Regular expressions are very handy! They are most of time the best way to extract or validate a String. Coming up with the correct expression, though, is usually a bit tricky, but there are thousands of references out there on how to refine them for your criteria.

Personally, I recommend regexpal to test your regular expression before going into code. Easy to use, clean and intuitive.

After the expression is resolved, these are the basic steps to match a String in Java and extract a specific part of it:

// create a pattern
Pattern pattProduct = Pattern.compile(regex, Pattern.DOTALL);

regex is the regular expression gives as String.

Pattern.DOTALL means that the dot . in the regular expression matches any character, including line terminator. More info on Javadoc.

// create a matcher from the given pattern for the String content
Matcher matcher = pattProduct.matcher(content);

Basically, the Matcher is trying to match the pattern above with a given String content.

Then, one way to know if there is a match is by using the boolean find() method, which will look for subsequent matches.

// find the first pattern match
if (!matcher.find()){
	System.out.println("The content does not match the given pattern.");
}

Then, an advanced usage would be to extract a part comprehended by that pattern. For instance, suppose we want to extract the value represented by #VALUE# in the following URL tag:

<tag style="text-align:left;">#VALUE#</tag>

The respective regular expression should be:

String regex = "<tag style=\"text-align:left;\">(.*?)</tag>"

So, we are interested on everything between <tag style="text-align:left;"> and </tag> tags, which is represented by the regular expression (.*?).

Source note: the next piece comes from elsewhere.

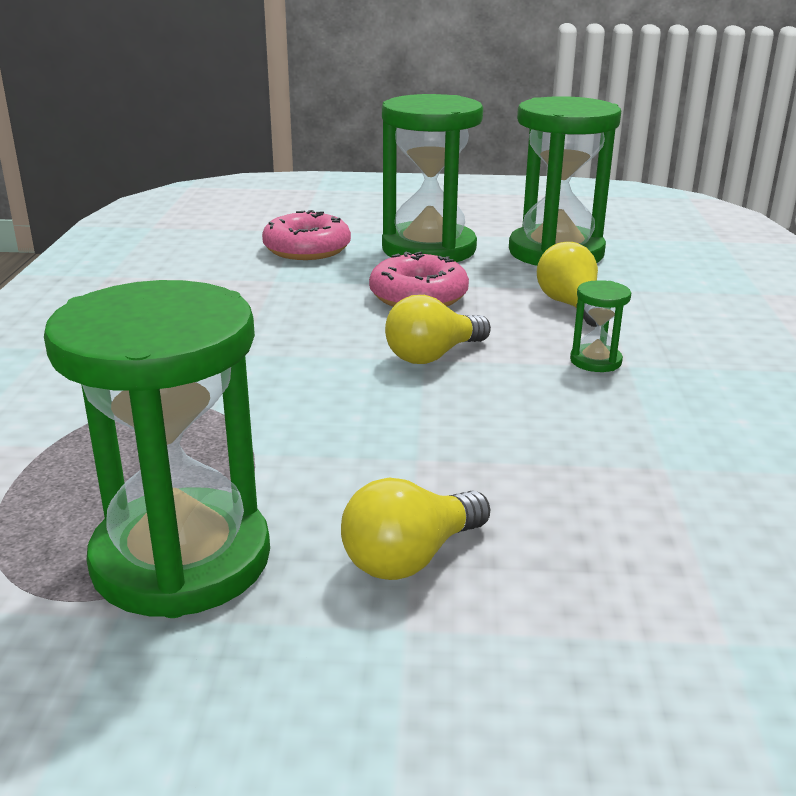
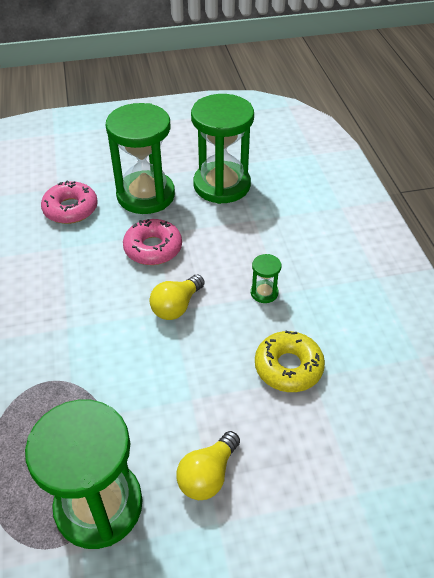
camera: 15 degrees left, 20 degrees up
(571, 305) = (241, 241): yellow light bulb -> none
(618, 448) = (288, 367): none -> yellow donut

To extract this value, the Matcher provides the function Matcher.group(). So, given a content containing the String <tag style="text-align:left;">123456789</tag>:

System.out.println(matcher.groupCount());
System.out.println(matcher.group(1));

It will print 1 and 123456789 respectively.

As a conclusion, we could see how a regular expression allied to the Java Pattern and Matcher classes could make life much easier.